Exercise objective: Only the lines holding the word "cuir" are wanted; copy each of them from the listing.

Recorded information:
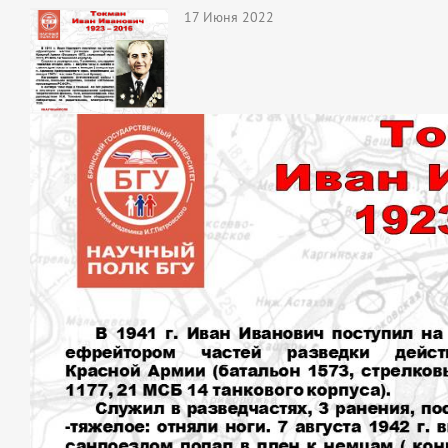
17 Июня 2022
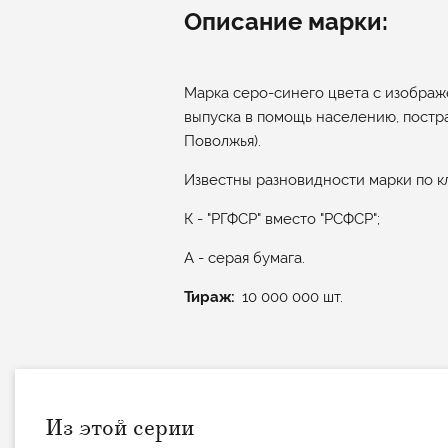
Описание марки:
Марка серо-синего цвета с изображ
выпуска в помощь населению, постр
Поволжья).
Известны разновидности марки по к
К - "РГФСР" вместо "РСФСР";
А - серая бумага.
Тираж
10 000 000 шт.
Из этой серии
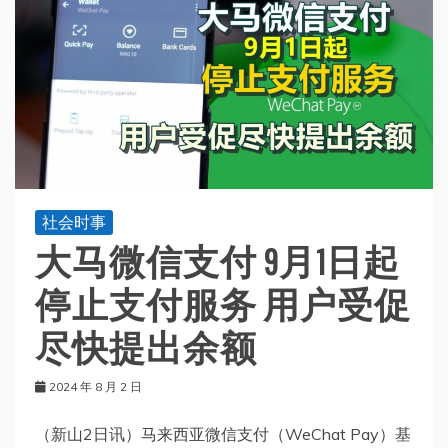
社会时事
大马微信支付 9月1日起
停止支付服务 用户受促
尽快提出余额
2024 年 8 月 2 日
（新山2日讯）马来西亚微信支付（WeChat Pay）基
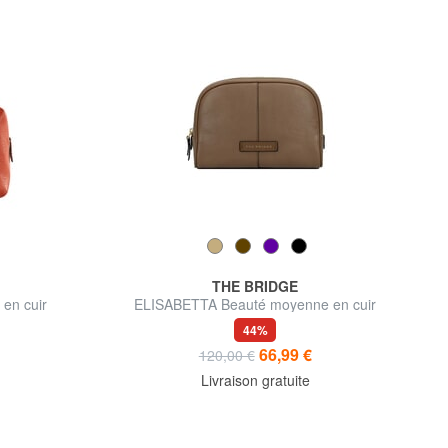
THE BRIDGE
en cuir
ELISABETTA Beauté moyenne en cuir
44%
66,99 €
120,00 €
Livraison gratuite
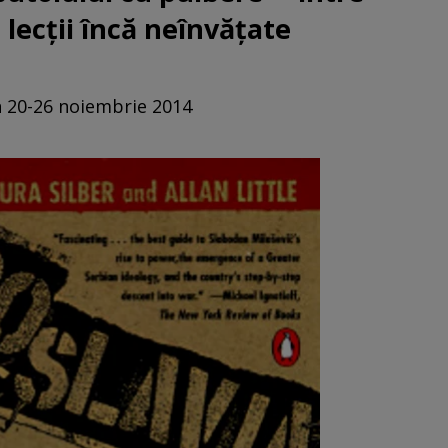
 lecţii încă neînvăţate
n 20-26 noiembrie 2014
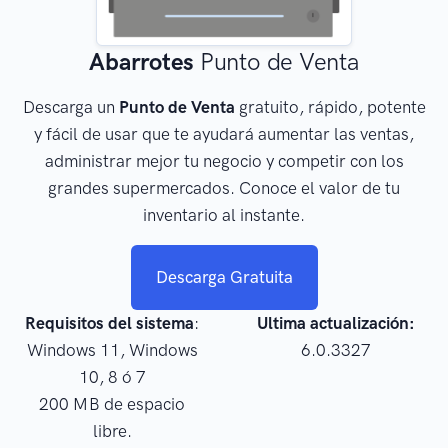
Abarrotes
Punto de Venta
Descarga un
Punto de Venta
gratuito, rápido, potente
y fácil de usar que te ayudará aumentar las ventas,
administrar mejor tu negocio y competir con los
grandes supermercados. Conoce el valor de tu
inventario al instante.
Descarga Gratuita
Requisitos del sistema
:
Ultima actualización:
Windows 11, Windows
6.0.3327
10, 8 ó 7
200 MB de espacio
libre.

Answer space:
en cuir
ELISABETTA Beauté moyenne en cuir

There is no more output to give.